Смуров, пожонглировав руками, как бы все определяясь, где право и лево, наконец, поднял вверх правую руку. И, развернув ее ладонью наружу, разжал пальцы. И хотя во мраке трудно было что-либо разобрать, там явно лежало что-то черное. Впрочем, для достоверности Смуров поднес ладонь к фонарю, и в ней действительно блеснул изломанной гранкой кусочек черного камешка.

- Повезло вам, Карамазов, - с дрожащей в голосе обидой произнес Красоткин, впрочем, у него даже обида звучала торжественно. – Но я предлагаю новую традицию. Пусть тот из товарищей, кому поручается такая миссия, после которой… В общем, пусть скажет свое последнее слово… Точнее, последнее желание, - Красоткин явно потерялся и стал сбиваться в построении фраз, что с ним происходило не часто. – Желание, которое обязаны исполнить все оставшиеся в живых… Те, кто могут остаться.

- У меня одно такое желание – позаботьтесь, пожалуйста, о моих Лизах, - как-то просто и очень искренне сказал Алеша. И эта искренность так тронула всех здесь собравшихся революционеров, что какое-то время никто не мог произнести ни слова. Все интуитивно чувствовали, что любое слово могло показаться кощунственным и нарушить эту пронзительную искренность, так явно всеми ощущаемую в этой столь же пронзительной ночной тишине. Даже Катерина Ивановна и та сдержала уже было срывавшуюся с языка язвительную фразу (это по поводу всего связанного с Грушенькой), что, мол, при жизни он не слишком о них заботился… Но сдержалась.

- Давайте к камню, - предложил Алеша.

Это был последний ритуал, которым завершались сборы у Илюшиного камня. Все подошли к камню и положили на него свои правые ладони.

- Революция! – негромко, но твердо произнес Алеша.

- Или смерть! – также глухо, но дружно и твердо отозвались все революционеры…

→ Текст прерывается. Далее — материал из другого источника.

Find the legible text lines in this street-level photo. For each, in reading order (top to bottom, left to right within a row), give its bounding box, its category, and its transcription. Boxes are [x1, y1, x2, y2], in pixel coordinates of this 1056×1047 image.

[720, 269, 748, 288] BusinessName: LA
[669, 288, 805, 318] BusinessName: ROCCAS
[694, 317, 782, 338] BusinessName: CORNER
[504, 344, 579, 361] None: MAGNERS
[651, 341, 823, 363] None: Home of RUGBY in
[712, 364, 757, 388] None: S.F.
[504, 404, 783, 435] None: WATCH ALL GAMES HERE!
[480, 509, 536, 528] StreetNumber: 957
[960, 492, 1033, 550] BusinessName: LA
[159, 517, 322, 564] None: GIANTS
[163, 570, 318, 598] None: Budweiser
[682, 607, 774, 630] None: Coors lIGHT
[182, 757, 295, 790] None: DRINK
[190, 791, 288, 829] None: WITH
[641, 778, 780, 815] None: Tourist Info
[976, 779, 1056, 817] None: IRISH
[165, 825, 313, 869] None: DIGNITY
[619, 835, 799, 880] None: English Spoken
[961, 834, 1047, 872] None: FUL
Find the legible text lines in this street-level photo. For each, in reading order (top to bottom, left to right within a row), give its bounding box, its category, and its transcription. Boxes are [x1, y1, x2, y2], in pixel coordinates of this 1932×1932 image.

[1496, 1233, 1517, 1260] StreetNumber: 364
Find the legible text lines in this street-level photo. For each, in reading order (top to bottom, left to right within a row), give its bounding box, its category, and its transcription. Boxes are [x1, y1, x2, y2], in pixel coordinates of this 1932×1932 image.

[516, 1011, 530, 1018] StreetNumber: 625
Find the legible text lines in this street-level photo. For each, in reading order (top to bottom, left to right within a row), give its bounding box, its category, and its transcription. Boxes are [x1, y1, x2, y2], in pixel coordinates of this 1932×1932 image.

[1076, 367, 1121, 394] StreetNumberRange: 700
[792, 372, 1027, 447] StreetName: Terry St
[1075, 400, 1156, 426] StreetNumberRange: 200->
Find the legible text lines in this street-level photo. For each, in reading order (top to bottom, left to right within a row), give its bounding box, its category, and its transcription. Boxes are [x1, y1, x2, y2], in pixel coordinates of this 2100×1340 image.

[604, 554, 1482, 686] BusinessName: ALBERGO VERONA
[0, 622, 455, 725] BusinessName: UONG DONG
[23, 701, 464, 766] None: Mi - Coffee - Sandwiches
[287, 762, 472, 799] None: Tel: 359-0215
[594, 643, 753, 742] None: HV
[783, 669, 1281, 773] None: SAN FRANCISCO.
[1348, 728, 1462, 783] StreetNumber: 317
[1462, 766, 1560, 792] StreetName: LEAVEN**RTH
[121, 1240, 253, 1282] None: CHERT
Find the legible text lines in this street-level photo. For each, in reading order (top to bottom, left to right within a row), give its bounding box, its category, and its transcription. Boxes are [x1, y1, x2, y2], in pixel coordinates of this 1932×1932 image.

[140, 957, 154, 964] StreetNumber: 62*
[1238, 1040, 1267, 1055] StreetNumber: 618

Но в этот момент произошла еще одна неожиданность и неожиданность почти мистическая. Словно от толчка всех пяти ладоней камень Илюшечки вдруг дрогнул, как живой, следом подался вперед и тут же слегка опал вниз. При этом из-под него раздался глухой чмок, отдаленно напоминающий всхлип. Потом, все будут говорить, что им это так и показалось. Лампа, которая стояла на камне, покачнулась и следом низвергнулась в темноту, погаснув уже на лету. Она дополнила и завершила все произошедшее острым звоном разбитого стекла. В первые секунды все замерли как от ужаса. Ужас этот действительно в той или иной степени испытали все (об этом тоже будут позже делиться друг с другом). Как будто на их клятву кто-то отозвался – неужели сам Илюшечка?.. И эта мысль тоже промелькнет в головах у некоторых.

Первым в себя пришел, по-видимому, Смуров. Он наклонился к камню, и в темноте стал шарить под ним.

- Так… Кажется, ясно… Это, ребята… Это… Это… Сие есть промоина… Так. Должно быть… Я же говорил – помните… Это… Ясно. Родничок, похоже, пробивается. Промоинка образовалась… - Смуров бормотал из-под камня, но как-то не очень уверенно, словно не доверяя своим собственным словам. И хотя это было единственное объяснение, которое могло пролить свет на случившееся, оно не могло снять с души это неожиданное и острое впечатление мистического ужаса, поразившего всех там присутствующих. Разве что Мусялович почему-то разулыбался, но может, тоже хотел прикрыть этим внутреннее напряжение. Возвращались молча и вскоре разошлись, соблюдая конспирацию – один после другого.